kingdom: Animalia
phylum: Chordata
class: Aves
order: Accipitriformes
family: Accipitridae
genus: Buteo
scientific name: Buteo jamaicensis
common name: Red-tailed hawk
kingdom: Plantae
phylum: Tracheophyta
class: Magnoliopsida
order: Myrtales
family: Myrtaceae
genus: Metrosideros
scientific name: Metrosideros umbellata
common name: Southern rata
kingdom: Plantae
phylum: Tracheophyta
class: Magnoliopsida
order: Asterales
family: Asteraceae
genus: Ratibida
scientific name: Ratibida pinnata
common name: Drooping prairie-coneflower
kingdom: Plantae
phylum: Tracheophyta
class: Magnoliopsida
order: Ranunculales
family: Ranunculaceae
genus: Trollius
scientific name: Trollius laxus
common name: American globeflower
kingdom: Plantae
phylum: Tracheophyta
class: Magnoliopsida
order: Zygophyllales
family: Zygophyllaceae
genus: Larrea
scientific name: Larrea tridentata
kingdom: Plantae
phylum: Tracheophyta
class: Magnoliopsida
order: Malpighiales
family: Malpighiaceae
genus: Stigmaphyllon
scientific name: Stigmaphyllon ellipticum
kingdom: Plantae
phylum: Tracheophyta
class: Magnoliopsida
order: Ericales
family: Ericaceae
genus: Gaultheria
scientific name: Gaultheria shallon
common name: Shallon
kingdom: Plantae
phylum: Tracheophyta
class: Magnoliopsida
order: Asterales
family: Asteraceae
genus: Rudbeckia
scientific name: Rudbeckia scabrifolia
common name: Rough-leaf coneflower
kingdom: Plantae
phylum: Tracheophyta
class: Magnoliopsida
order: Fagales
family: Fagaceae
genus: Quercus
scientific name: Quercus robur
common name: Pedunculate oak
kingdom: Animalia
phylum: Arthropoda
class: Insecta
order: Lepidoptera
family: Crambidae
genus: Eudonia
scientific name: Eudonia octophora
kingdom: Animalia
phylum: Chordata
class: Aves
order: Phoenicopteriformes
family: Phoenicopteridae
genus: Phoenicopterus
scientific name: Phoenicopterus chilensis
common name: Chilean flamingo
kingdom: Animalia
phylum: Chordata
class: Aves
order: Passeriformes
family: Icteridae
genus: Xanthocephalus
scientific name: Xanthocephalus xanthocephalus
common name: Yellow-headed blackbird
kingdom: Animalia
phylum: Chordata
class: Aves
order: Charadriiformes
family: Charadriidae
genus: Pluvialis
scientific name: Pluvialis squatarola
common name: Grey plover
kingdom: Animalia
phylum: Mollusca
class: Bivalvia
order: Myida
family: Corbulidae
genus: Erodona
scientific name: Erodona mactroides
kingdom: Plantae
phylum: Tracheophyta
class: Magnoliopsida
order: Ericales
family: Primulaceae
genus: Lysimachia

--

Modifiez toute la liste ci-dessus en remplaçant chaque occurrence de « scientific name » par « binomial name », puis redonnez-la en entier sans rien changer d'autre.

kingdom: Animalia
phylum: Chordata
class: Aves
order: Accipitriformes
family: Accipitridae
genus: Buteo
binomial name: Buteo jamaicensis
common name: Red-tailed hawk
kingdom: Plantae
phylum: Tracheophyta
class: Magnoliopsida
order: Myrtales
family: Myrtaceae
genus: Metrosideros
binomial name: Metrosideros umbellata
common name: Southern rata
kingdom: Plantae
phylum: Tracheophyta
class: Magnoliopsida
order: Asterales
family: Asteraceae
genus: Ratibida
binomial name: Ratibida pinnata
common name: Drooping prairie-coneflower
kingdom: Plantae
phylum: Tracheophyta
class: Magnoliopsida
order: Ranunculales
family: Ranunculaceae
genus: Trollius
binomial name: Trollius laxus
common name: American globeflower
kingdom: Plantae
phylum: Tracheophyta
class: Magnoliopsida
order: Zygophyllales
family: Zygophyllaceae
genus: Larrea
binomial name: Larrea tridentata
kingdom: Plantae
phylum: Tracheophyta
class: Magnoliopsida
order: Malpighiales
family: Malpighiaceae
genus: Stigmaphyllon
binomial name: Stigmaphyllon ellipticum
kingdom: Plantae
phylum: Tracheophyta
class: Magnoliopsida
order: Ericales
family: Ericaceae
genus: Gaultheria
binomial name: Gaultheria shallon
common name: Shallon
kingdom: Plantae
phylum: Tracheophyta
class: Magnoliopsida
order: Asterales
family: Asteraceae
genus: Rudbeckia
binomial name: Rudbeckia scabrifolia
common name: Rough-leaf coneflower
kingdom: Plantae
phylum: Tracheophyta
class: Magnoliopsida
order: Fagales
family: Fagaceae
genus: Quercus
binomial name: Quercus robur
common name: Pedunculate oak
kingdom: Animalia
phylum: Arthropoda
class: Insecta
order: Lepidoptera
family: Crambidae
genus: Eudonia
binomial name: Eudonia octophora
kingdom: Animalia
phylum: Chordata
class: Aves
order: Phoenicopteriformes
family: Phoenicopteridae
genus: Phoenicopterus
binomial name: Phoenicopterus chilensis
common name: Chilean flamingo
kingdom: Animalia
phylum: Chordata
class: Aves
order: Passeriformes
family: Icteridae
genus: Xanthocephalus
binomial name: Xanthocephalus xanthocephalus
common name: Yellow-headed blackbird
kingdom: Animalia
phylum: Chordata
class: Aves
order: Charadriiformes
family: Charadriidae
genus: Pluvialis
binomial name: Pluvialis squatarola
common name: Grey plover
kingdom: Animalia
phylum: Mollusca
class: Bivalvia
order: Myida
family: Corbulidae
genus: Erodona
binomial name: Erodona mactroides
kingdom: Plantae
phylum: Tracheophyta
class: Magnoliopsida
order: Ericales
family: Primulaceae
genus: Lysimachia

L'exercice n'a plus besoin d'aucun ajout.